In Case You Missed It…
Coinciding with the 80th Session of the UN General Assembly and the anniversary of the end of World War II, “Camouflage,” designed by artist and activist Ai Weiwei has opened on Roosevelt Island. As part of the park’s Art X Freedom initiative, the installation occupies all 3.5 acres of FDR Four Freedoms State Park, and includes an open architectural structure draped in camouflage netting, creating a shelter over the bust of Franklin D. Roosevelt.

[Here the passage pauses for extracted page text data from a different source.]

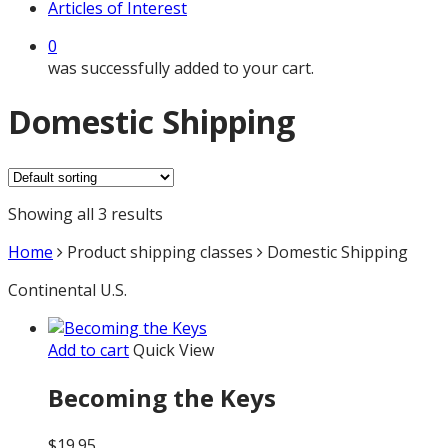
Articles of Interest
0
was successfully added to your cart.
Domestic Shipping
Showing all 3 results
Home
Product shipping classes
Domestic Shipping
Continental U.S.
Add to cart
Quick View
Becoming the Keys
$
19.95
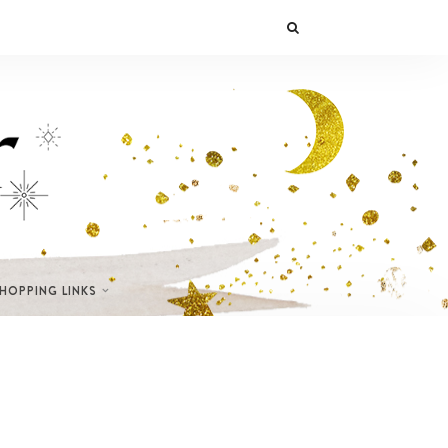
SHOPPING LINKS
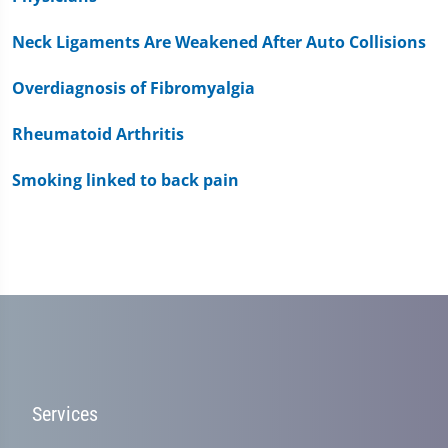
Neck Ligaments Are Weakened After Auto Collisions
Overdiagnosis of Fibromyalgia
Rheumatoid Arthritis
Smoking linked to back pain
Services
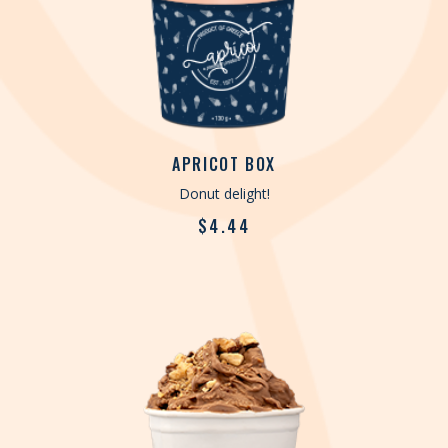
APRICOT BOX
Donut delight!
$
4.44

Venues across the city are participating in Climate Week including BATWorks, the Brooklyn Army Terminal Climate Innovation Hub (at the Brooklyn Army Terminal in Sunset Park, Brooklyn. As part of a long-term commitment to developing the city’s green economy, the New York City Economic Development Corporation (NYCEDC) enlisted a consortium of partners to develop BATWorks into an innovation incubator for emerging businesses, primarily in the clean tech and energy sectors. The hub, designed by Perkins&Will, will transform 200,000 square feet of Building A across multiple interior levels and an outdoor courtyard. When complete, these spaces will provide a wide range of start-ups including emerging market innovators, small- and medium-sized companies, and growth-stage and commercialization-stage companies with fit-for-purpose space to build products, rapidly prototype new technology, and carry out product research and development. BATWorks is part of the 92-acre BAT site that encompasses two 8-story warehouses (Building A and Building B) three two-story piers, several ancillary buildings, and a train storage yard.
Construction has been completed on a new landscaped public plaza directly east of the Bjarke Ingels Group-designed One High Line at 500 West 18th Street. Created by Diller Scofidio + Renfro and Field Operations, the same firms that designed The High Line itself, the new park connects to the High Line above. It is a private-public partnership between the City and Friends of the High Line.
Traveling this fall? Tourists and architecture enthusiasts can visit the new Calder Gardens in Philadelphia, PA. Set within a landscape featuring more than 250 varieties of plants in gardens conceived by Piet Oudolf, Calder Gardens’ 18,000-square-foot building, designed by Herzog & de Meuron, houses a rotating selection of masterworks from the Calder Foundation, New York, and other private and public collections, displayed in harmony with nature and the changing seasons.